I asked this in the Modern Arnis forum. I am wondering from a general Filipino MA perspective....

What do you think of my new site? Technical and presentation errors will be working themselves out, but how about the content?

I used Geocities, because I am definatily an amature web designer!  :boing2: 

Site: http://www.geocities.com/paul_janulis/Home.html

Constructive criticism appreciated...

Paul
 :asian:


----------



## JPR (Jul 8, 2004)

The color mixture on the Ezine page doesn't work well.  I had a hard time reading the red (small print especially) on the blue back ground.  It made my eyes :erg:.


JPR


----------



## Enson (Jul 8, 2004)

might look better with a black backround. then your bright colors will stand out. try putting more pictures in there. thats what people like to see. i do some photography and i learned the value of a great picture. "worth a thousand words"
peace


----------



## Cruentus (Jul 8, 2004)

JPR said:
			
		

> The color mixture on the Ezine page doesn't work well.  I had a hard time reading the red (small print especially) on the blue back ground.  It made my eyes :erg:.
> 
> 
> JPR



Yes...I agree with that assessment!

 :asian:


----------



## Northern (Jul 8, 2004)

I believe I have Mastered your website, despite the unreadablity.   :asian:  artyon:


----------



## Cruentus (Jul 8, 2004)

Northern said:
			
		

> I believe I have Mastered your website, despite the unreadablity.   :asian:  artyon:



 :roflmao:


----------



## crouton (Jul 8, 2004)

just a typographical on the first page,
"Bettering ourselves throught..." (throughout)

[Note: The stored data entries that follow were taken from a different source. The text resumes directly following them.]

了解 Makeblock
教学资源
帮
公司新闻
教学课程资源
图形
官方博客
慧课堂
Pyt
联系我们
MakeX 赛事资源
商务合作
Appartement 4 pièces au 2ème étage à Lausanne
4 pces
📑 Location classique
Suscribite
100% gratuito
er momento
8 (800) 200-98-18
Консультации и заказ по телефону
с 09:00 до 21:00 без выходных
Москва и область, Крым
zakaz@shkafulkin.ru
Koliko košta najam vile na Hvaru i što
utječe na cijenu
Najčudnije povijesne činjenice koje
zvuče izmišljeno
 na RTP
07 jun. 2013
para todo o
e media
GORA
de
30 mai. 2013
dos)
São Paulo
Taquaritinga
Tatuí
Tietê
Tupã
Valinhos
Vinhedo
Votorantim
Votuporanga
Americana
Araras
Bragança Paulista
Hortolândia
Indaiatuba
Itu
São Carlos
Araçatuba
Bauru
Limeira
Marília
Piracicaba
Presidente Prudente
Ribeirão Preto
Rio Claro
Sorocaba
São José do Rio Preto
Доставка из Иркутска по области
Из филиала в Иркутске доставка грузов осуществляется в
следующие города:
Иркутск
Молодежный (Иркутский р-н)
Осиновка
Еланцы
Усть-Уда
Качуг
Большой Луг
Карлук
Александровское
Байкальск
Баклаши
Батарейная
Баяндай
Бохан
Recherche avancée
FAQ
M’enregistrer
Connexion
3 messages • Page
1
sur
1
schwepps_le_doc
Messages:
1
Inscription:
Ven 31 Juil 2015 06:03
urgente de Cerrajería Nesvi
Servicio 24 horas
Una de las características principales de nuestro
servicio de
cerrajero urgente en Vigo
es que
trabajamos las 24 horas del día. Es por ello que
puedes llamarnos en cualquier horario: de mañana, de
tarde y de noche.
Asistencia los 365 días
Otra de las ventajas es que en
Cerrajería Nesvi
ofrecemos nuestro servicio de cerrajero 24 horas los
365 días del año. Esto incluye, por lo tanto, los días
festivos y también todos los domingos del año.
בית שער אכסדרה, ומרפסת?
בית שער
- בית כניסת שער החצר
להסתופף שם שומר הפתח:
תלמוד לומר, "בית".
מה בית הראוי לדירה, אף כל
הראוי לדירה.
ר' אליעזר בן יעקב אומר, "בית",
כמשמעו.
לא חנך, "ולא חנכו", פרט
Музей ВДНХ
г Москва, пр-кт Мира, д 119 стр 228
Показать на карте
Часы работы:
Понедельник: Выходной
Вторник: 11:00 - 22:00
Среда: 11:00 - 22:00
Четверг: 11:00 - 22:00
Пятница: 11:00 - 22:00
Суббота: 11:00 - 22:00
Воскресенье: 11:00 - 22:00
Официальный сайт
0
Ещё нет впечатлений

also under The Gild, although it is a lot of good content, it seems to go on and on, just too much all at once.  you should try to break it up somehow.

good luck


----------



## Cruentus (Jul 9, 2004)

crouton said:
			
		

> just a typographical on the first page,
> "Bettering ourselves throught..." (throughout)
> 
> also under The Gild, although it is a lot of good content, it seems to go on and on, just too much all at once.  you should try to break it up somehow.
> ...



Thanks for you input sir!

Yes, I also agree that the text needs to be broken up somehow. I'll be working on that for future updates!

 :asian:


----------